Saved entries:

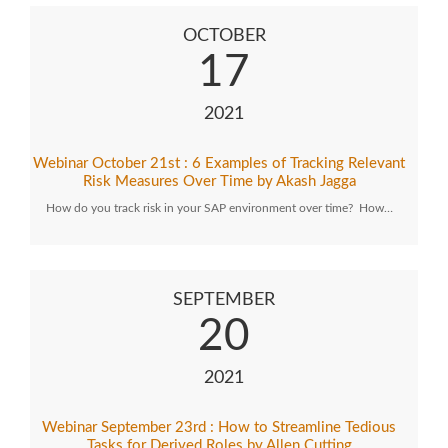
OCTOBER
17
2021
Webinar October 21st : 6 Examples of Tracking Relevant
Risk Measures Over Time by Akash Jagga
How do you track risk in your SAP environment over time? How…
SEPTEMBER
20
2021
Webinar September 23rd : How to Streamline Tedious
Tasks for Derived Roles by Allen Cutting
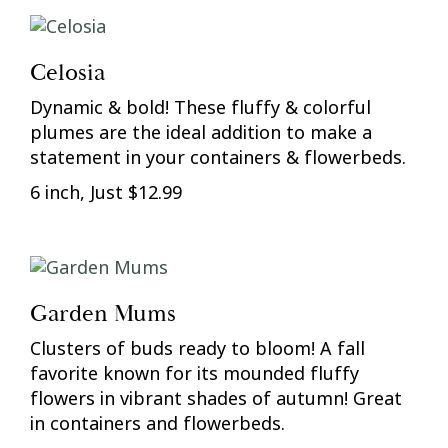
Celosia
Dynamic & bold! These fluffy & colorful
plumes are the ideal addition to make a
statement in your containers & flowerbeds.
6 inch, Just $12.99
Garden Mums
Clusters of buds ready to bloom! A fall
favorite known for its mounded fluffy
flowers in vibrant shades of autumn! Great
in containers and flowerbeds.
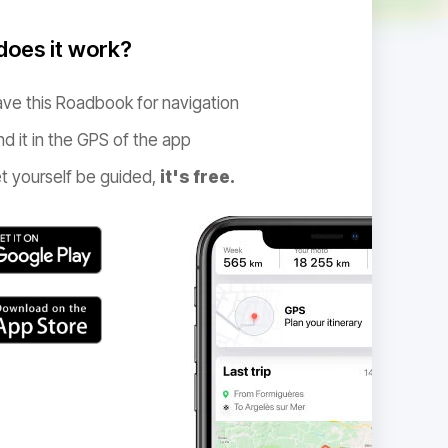
oes it work?
ve this Roadbook for navigation
nd it in the GPS of the app
t yourself be guided,
it's free.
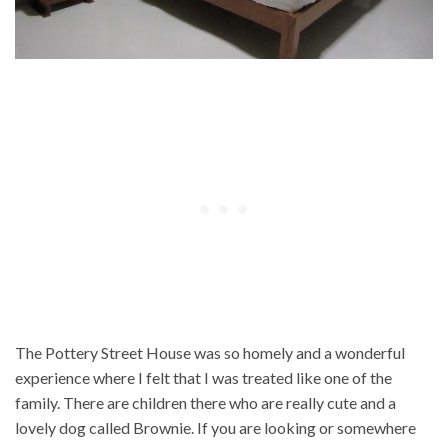
The Pottery Street House was so homely and a wonderful
experience where I felt that I was treated like one of the
family. There are children there who are really cute and a
lovely dog called Brownie. If you are looking or somewhere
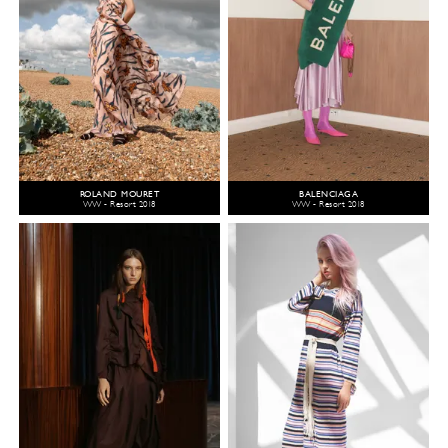
ROLAND MOURET
BALENCIAGA
WW - Resort 2018
WW - Resort 2018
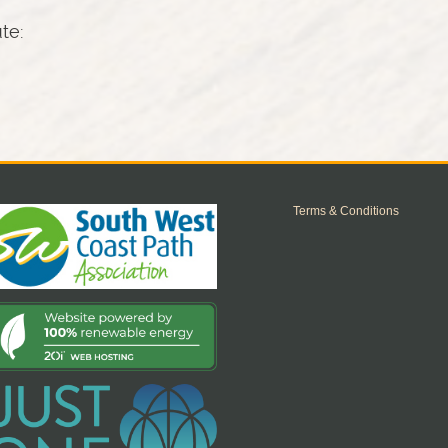
ute:
Terms & Conditions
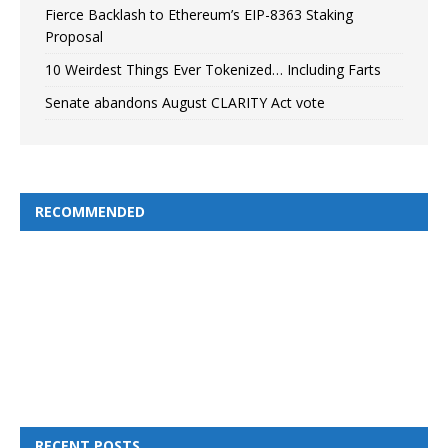
Fierce Backlash to Ethereum’s EIP-8363 Staking
Proposal
10 Weirdest Things Ever Tokenized… Including Farts
Senate abandons August CLARITY Act vote
RECOMMENDED
RECENT POSTS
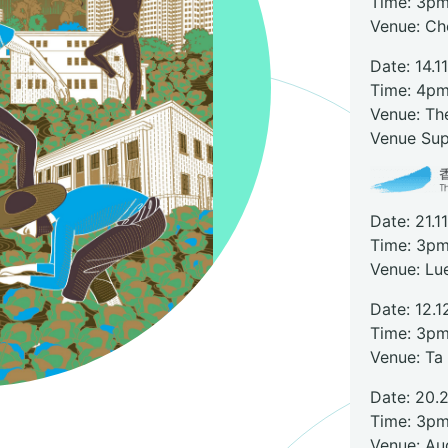
Time: 3pm
Venue: C
Date: 14.1
Time: 4pm
Venue: Th
Venue Sup
Date: 21.1
Time: 3pm
Venue: Lu
Date: 12.1
Time: 3pm
Venue: Ta
Date: 20.
Time: 3pm
Venue: Aud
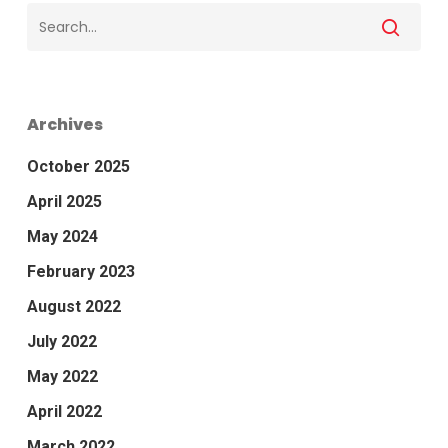
Archives
October 2025
April 2025
May 2024
February 2023
August 2022
July 2022
May 2022
April 2022
March 2022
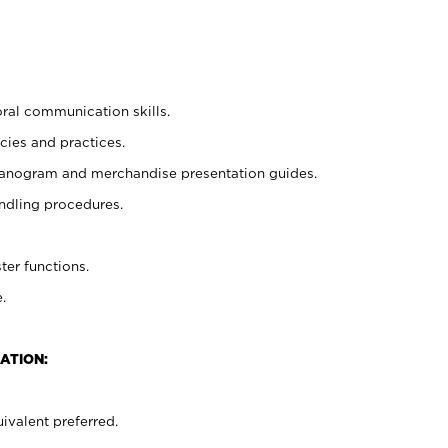
oral communication skills.
cies and practices.
planogram and merchandise presentation guides.
ndling procedures.
ter functions.
.
ATION:
ivalent preferred.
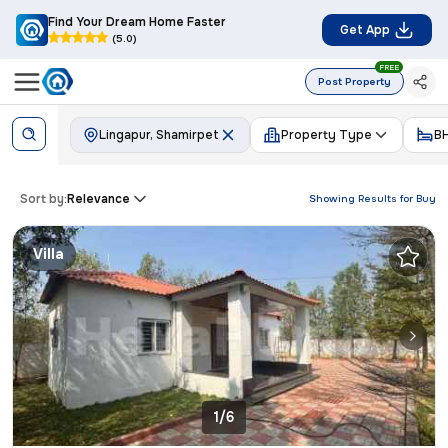
Find Your Dream Home Faster
Get App
(5.0)
FREE
Post Property
Lingapur, Shamirpet
Property Type
B
Sort by:
Relevance
Showing Results for
Buy
Villa
1/6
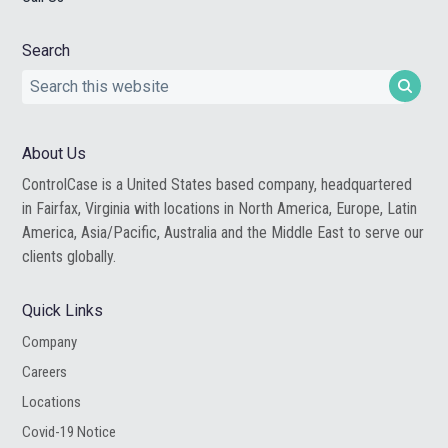
Search
Search
this
website
About Us
ControlCase is a United States based company, headquartered
in Fairfax, Virginia with locations in North America, Europe, Latin
America, Asia/Pacific, Australia and the Middle East to serve our
clients globally.
Quick Links
Company
Careers
Locations
Covid-19 Notice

Assignment
Copy out the text read from all of the records above, line for line, and leave out the pictures.

Answer to this exercise
OCTOBER
17
2021
Webinar October 21st : 6 Examples of Tracking Relevant
Risk Measures Over Time by Akash Jagga
How do you track risk in your SAP environment over time? How…
SEPTEMBER
20
2021
Webinar September 23rd : How to Streamline Tedious
Tasks for Derived Roles by Allen Cutting
Celosia
Dynamic & bold! These fluffy & colorful
plumes are the ideal addition to make a
statement in your containers & flowerbeds.
6 inch, Just $12.99
Garden Mums
Clusters of buds ready to bloom! A fall
favorite known for its mounded fluffy
flowers in vibrant shades of autumn! Great
in containers and flowerbeds.
oes it work?
ve this Roadbook for navigation
nd it in the GPS of the app
t yourself be guided,
it's free.
The Pottery Street House was so homely and a wonderful
experience where I felt that I was treated like one of the
family. There are children there who are really cute and a
lovely dog called Brownie. If you are looking or somewhere
ROLAND MOURET
BALENCIAGA
WW - Resort 2018
WW - Resort 2018
ute:
Terms & Conditions
Fierce Backlash to Ethereum’s EIP-8363 Staking
Proposal
10 Weirdest Things Ever Tokenized… Including Farts
Senate abandons August CLARITY Act vote
RECOMMENDED
RECENT POSTS
Time: 3pm
Venue: C
Date: 14.1
Time: 4pm
Venue: Th
Venue Sup
Date: 21.1
Time: 3pm
Venue: Lu
Date: 12.1
Time: 3pm
Venue: Ta
Date: 20.
Time: 3pm
Venue: Aud
Archives
October 2025
April 2025
May 2024
February 2023
August 2022
July 2022
May 2022
April 2022
March 2022
oral communication skills.
cies and practices.
planogram and merchandise presentation guides.
ndling procedures.
ter functions.
.
ATION:
ivalent preferred.
Find Your Dream Home Faster
Get App
(5.0)
FREE
Post Property
Lingapur, Shamirpet
Property Type
B
Sort by:
Relevance
Showing Results for
Buy
Villa
1/6
Search
Search
this
website
About Us
ControlCase is a United States based company, headquartered
in Fairfax, Virginia with locations in North America, Europe, Latin
America, Asia/Pacific, Australia and the Middle East to serve our
clients globally.
Quick Links
Company
Careers
Locations
Covid-19 Notice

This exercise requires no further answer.